- [Exercices]:
a: Dites si chacun des énoncés suivants concorde avec le texte sur la crise immobilière chinoise, en répondant par oui ou par non et en citant textuellement les mots qui tranchent. (i) Plus de 70 % des maisons chinoises sont vendues avant la fin de leur construction. (ii) Depuis 2020, Pékin a assoupli les conditions d'accès au crédit. (iii) Le secteur immobilier représente la moitié du PIB chinois.
b: Recopiez fidèlement le passage du texte sur la crise immobilière chinoise qui s'ouvre sur les mots « Autre inquiétude pour » et se clôt sur « crise de l’immobilier. ».
c: D'après le texte sur la crise immobilière chinoise, à combien est estimé le siège dont Evergrande s'est séparé ?

Pékin surveille de près cette grève des versements. “Les autorités ne veulent pas que les protestations s’étendent davantage, voire qu’elles touchent les propriétaires mécontents de la baisse de la valeur de leurs biens”, écrit l’agence Bloomberg, dans un éditorial publié le 28 juillet. En Chine, il est coutume de payer avant la construction de son bien. “Plus de 70 % des maisons chinoises sont vendues avant que la construction ne soit terminée ; les propriétaires ayant contracté un emprunt hypothécaire commencent à payer bien avant de recevoir les clés”, poursuit le média spécialisé dans l’information financière. Le pays compterait ainsi 225 millions de mètres carrés de logements à terminer. 
Pour l’instant, ces boycotts sont de faible ampleur. “Mais ils pourraient se propager”, alerte l’économiste spécialiste de la Chine Julian Evans-Pritchard, dans une note pour le cabinet d’analyse Capital Economics publiée le 15 juillet dernier. “Et même si ce n’est pas le cas, ils pourraient modifier le comportement des banques et des acheteurs et menacer la reprise naissante des ventes de logements”, explique-t-il. Le secteur, qui représente un quart du PIB chinois, traverse une période particulièrement périlleuse. Depuis la réforme du logement entreprise en 1998, les banques ont massivement prêté aux promoteurs immobiliers. Le marché a explosé, mais est désormais miné par la dette. Effrayé par le surendettement des promoteurs, Pékin a progressivement durci les conditions d’accès au crédit, depuis 2020, tarissant un peu plus les sources de financement des groupes. 
Résultat : les promoteurs ne parviennent plus à tenir leurs engagements sur les projets en cours et subissent une vague de défauts de paiement, à l’instar d’Evergrande, ex-numéro 1, endetté à plus de 300 milliards de dollars. Face à cette situation, le Premier ministre Li Keqiang a appelé, le 22 juillet, à “favoriser le développement d’un marché immobilier sain et solide”. Il a évoqué la création d’un fonds public pour sauver les chantiers des promoteurs en difficulté et éviter que les défauts de paiement ne contaminent le secteur bancaire. 
Autre inquiétude pour le régime : le risque de voir le mécontentement monter alors que le système repose sur la promesse de prospérité. “Étant donné qu’une part aussi importante de la richesse des ménages chinois réside dans l’immobilier, toute correction brutale des prix de l’immobilier pourrait déclencher une instabilité sociale”, affirme au Time Tianlei Huang, chargé de recherche pour le think tank Peterson Institute for International Economics (PIIE). Symbole de l’importance de cette crise, Evergrande, l’ex-numéro un de l’immobilier en Chine, tente ces derniers mois de vendre des actifs et de réduire ses participations dans d’autres entreprises. L’entreprise s’est même séparée de son siège, estimé à deux milliards de dollars. Quant à la femme la plus riche d’Asie, Yang Huiyan, elle a notamment vu sa fortune fondre de moitié en raison de la crise de l’immobilier. 
Plus largement, c’est toute l’économie chinoise qui patine. “En Chine, des reconfinements et l’aggravation de la crise de l’immobilier ont ramené la croissance à 3,3 % cette année, soit le taux le plus faible en plus de quarante ans si l’on exclut la pandémie”, rappelle l’économiste Pierre-Olivier Gourinchas, dans un billet pour le Fonds monétaire international, datant du 26 juillet.  
Compte tenu de l’interconnexion du pays avec le reste du monde, toute contagion de la crise immobilière au système financier chinois aura des répercussions à l’international, estiment les analystes.”Si les défauts de paiement se multiplient, il pourrait y avoir de grandes et graves conséquences économiques et sociales”, prévient l’agence de notation Fitch Ratings. En mai, déjà, la banque centrale américaine (Fed) estimait qu’une aggravation de la crise immobilière en Chine pourrait avoir des conséquences sur le système financier du pays. Dans un tel scénario, la crise se répercuterait sur le commerce mondial, soulignait la Fed.

[Images des pages et texte extrait]

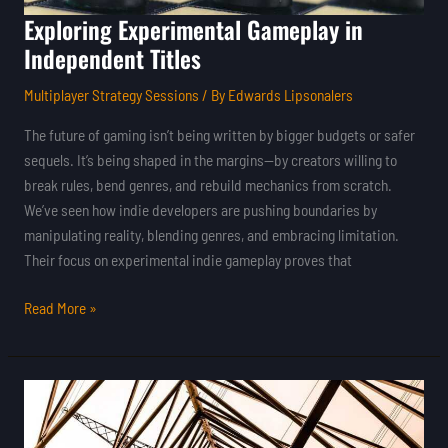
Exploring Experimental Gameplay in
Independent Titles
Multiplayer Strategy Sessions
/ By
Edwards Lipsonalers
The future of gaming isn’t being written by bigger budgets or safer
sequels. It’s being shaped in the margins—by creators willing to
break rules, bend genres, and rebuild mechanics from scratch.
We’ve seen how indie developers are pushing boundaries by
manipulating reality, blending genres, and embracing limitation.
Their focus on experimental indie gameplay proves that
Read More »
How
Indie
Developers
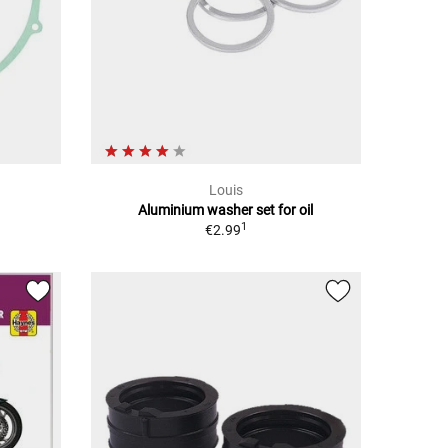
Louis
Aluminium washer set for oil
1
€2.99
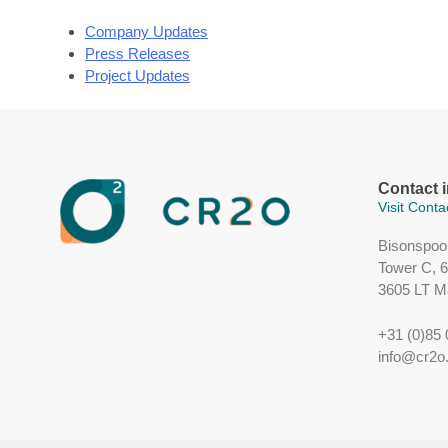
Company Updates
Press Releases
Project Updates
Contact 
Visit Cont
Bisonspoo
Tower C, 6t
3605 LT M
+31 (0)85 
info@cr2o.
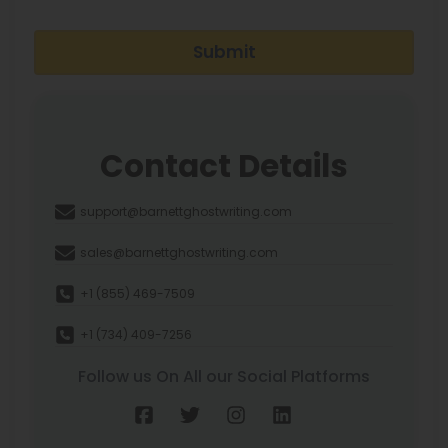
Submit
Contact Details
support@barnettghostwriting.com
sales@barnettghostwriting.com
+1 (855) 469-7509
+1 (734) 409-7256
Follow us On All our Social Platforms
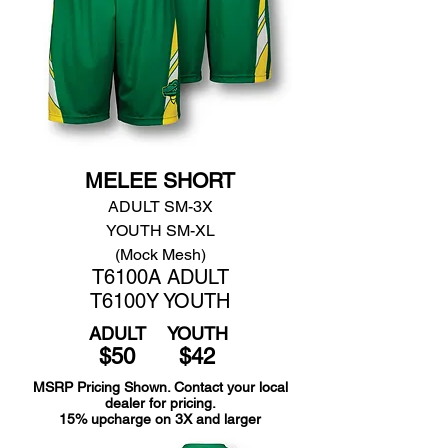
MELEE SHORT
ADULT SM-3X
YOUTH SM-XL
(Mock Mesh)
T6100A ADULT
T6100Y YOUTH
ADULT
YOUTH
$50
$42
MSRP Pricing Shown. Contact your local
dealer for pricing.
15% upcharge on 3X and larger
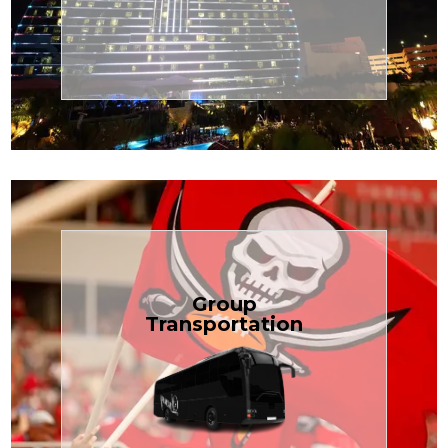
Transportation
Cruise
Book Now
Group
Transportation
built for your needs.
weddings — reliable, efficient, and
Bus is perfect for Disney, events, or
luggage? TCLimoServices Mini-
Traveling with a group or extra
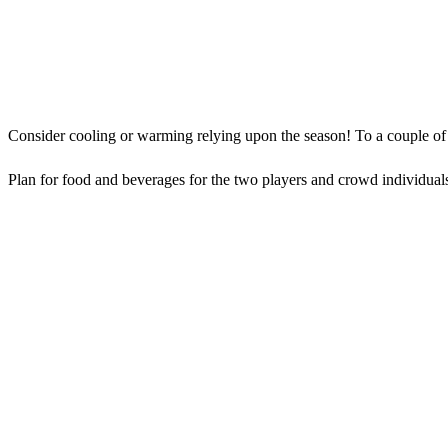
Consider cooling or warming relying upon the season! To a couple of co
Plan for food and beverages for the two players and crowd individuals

--

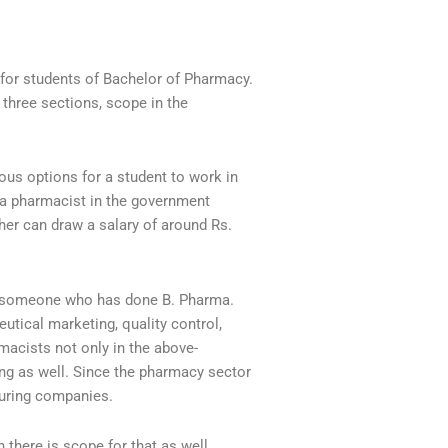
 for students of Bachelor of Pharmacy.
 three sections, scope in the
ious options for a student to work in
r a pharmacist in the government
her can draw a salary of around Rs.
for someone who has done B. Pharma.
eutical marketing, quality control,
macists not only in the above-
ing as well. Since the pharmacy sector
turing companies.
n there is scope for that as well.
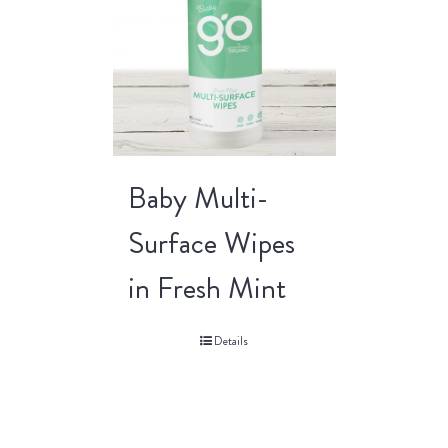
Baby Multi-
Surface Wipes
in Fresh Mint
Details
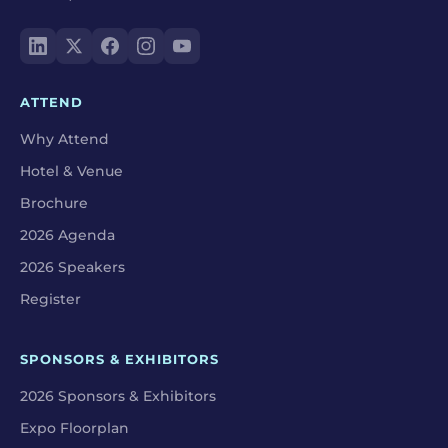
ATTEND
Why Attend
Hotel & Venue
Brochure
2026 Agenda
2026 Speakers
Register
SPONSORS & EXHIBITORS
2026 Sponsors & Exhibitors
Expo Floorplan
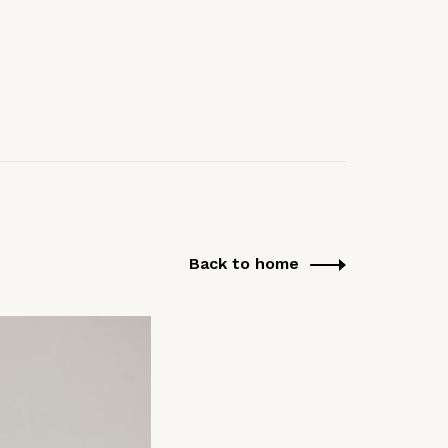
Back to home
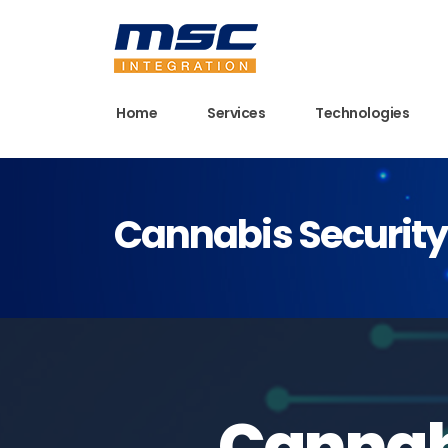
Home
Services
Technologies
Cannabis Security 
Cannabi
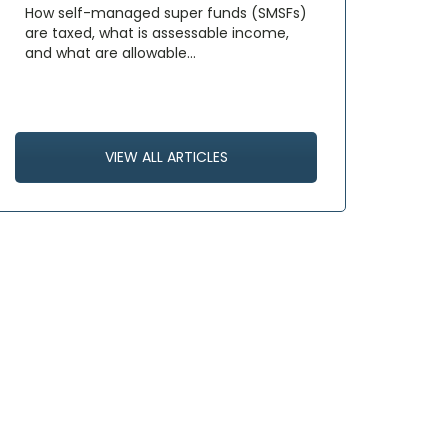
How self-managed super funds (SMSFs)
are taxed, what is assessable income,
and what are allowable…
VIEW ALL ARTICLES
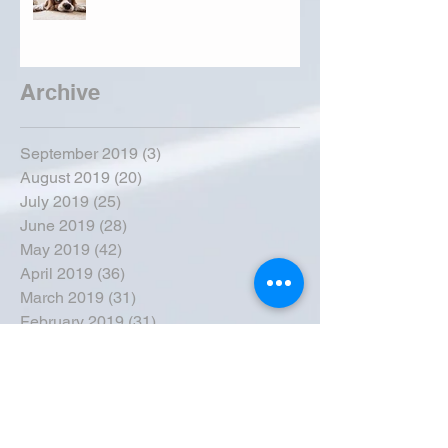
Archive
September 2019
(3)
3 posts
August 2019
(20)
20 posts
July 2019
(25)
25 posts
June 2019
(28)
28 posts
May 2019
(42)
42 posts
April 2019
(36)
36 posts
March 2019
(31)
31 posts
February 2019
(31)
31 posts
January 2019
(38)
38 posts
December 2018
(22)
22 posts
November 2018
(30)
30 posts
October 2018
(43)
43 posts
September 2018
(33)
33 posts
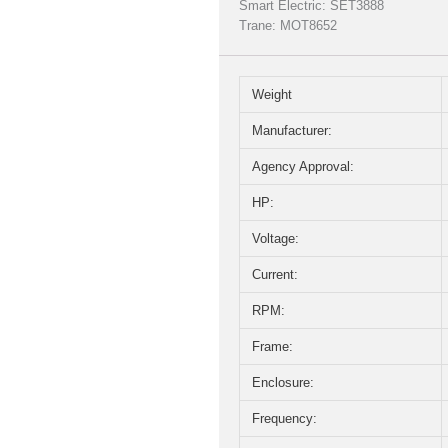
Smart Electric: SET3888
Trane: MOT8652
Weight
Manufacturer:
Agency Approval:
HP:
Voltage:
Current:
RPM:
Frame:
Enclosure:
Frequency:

==

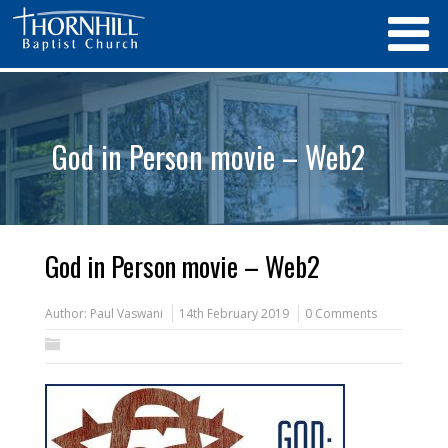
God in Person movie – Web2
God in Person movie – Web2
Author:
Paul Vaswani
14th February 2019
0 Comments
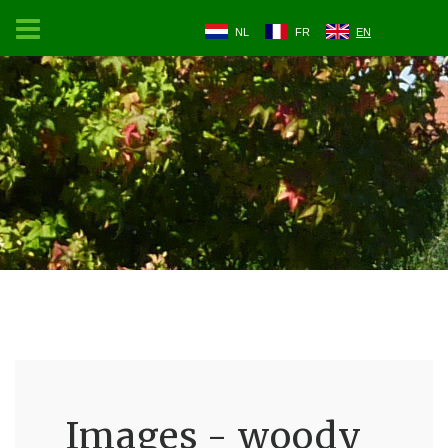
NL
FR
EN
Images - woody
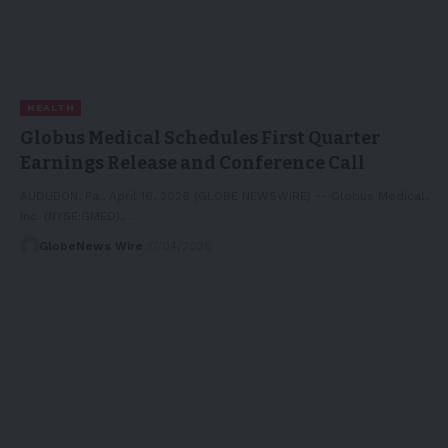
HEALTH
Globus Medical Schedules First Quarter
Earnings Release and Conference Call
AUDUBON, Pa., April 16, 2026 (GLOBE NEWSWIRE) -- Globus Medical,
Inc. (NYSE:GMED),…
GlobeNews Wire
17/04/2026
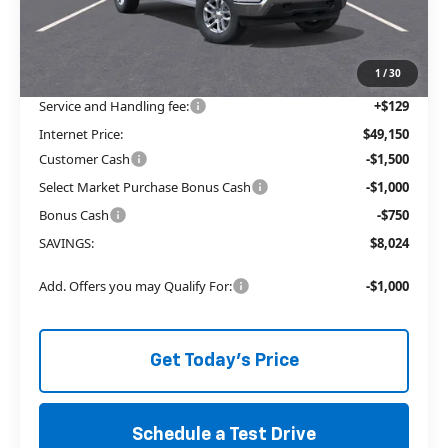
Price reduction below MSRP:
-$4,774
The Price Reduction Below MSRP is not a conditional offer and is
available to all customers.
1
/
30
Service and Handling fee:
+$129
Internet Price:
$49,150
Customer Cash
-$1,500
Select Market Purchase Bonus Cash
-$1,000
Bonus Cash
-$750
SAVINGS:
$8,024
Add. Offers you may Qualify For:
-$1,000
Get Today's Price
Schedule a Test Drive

- [Corrigé par exercice]:
a:
(i) Oui : « Plus de 70 % des maisons chinoises sont vendues avant que la construction ne soit terminée »
(ii) Non : « Pékin a progressivement durci les conditions d’accès au crédit, depuis 2020 »
(iii) Non : « Le secteur, qui représente un quart du PIB chinois »

b:
Autre inquiétude pour le régime : le risque de voir le mécontentement monter alors que le système repose sur la promesse de prospérité. “Étant donné qu’une part aussi importante de la richesse des ménages chinois réside dans l’immobilier, toute correction brutale des prix de l’immobilier pourrait déclencher une instabilité sociale”, affirme au Time Tianlei Huang, chargé de recherche pour le think tank Peterson Institute for International Economics (PIIE). Symbole de l’importance de cette crise, Evergrande, l’ex-numéro un de l’immobilier en Chine, tente ces derniers mois de vendre des actifs et de réduire ses participations dans d’autres entreprises. L’entreprise s’est même séparée de son siège, estimé à deux milliards de dollars. Quant à la femme la plus riche d’Asie, Yang Huiyan, elle a notamment vu sa fortune fondre de moitié en raison de la crise de l’immobilier.

c: À deux milliards de dollars.